紅葉の時期には黒谷さんにもお参りしたものですが… (yukariko)
2014-03-06 22:51:18
我が家は浄土宗で知恩院さんが本山、観光の時以外にもお骨収めなどで参ります。実家も浄土で法然さんなのです。
でも黒谷さんに法然さんの御廟所・勢至院や熊谷直実の庵跡の蓮池院熊谷堂があった事を知りませんでした。

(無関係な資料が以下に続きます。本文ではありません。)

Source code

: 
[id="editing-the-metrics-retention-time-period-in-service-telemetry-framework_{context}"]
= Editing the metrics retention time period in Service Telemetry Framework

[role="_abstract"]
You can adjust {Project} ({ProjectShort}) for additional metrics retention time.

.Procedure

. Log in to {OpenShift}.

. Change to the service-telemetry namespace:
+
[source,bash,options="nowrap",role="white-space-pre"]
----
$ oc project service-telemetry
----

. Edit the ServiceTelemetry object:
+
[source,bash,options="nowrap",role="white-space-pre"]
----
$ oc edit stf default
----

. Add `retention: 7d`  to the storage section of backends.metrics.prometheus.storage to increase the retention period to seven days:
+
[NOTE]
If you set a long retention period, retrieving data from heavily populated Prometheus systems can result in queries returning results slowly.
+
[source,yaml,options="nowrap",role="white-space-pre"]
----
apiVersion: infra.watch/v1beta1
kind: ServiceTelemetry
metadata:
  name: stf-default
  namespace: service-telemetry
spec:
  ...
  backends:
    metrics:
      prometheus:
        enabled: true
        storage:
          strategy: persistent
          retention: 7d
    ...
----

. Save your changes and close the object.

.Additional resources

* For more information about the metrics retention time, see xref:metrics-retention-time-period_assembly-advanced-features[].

友人たちと秋の観光でよそを廻った帰りに覗く程度でしたから、この記事を読んでびっくりしています。
また廻りたいところが増えてしまいました。
 
 
 
お堂は観光客もほとんどない静かな所にあります。 (sakura)
2014-03-07 11:29:47
ご実家が浄土宗ということは、以前にお聞きしましたが、
嫁がれた先も同じ宗派だったのですね。

法然は平家物語と同時代に生きた人です。
哲学者の梅原猛先生によると、「平家物語」は、
専修念仏の教義を物語によって普及しようとするものであるといってよい。
しかし、その思想はかならずしも純粋な専修念仏の思想ではない。
伝統的な天台仏教と調和した専修念仏の思想であるように思われる。と
「法然の哀しみ」の中で語っておられます。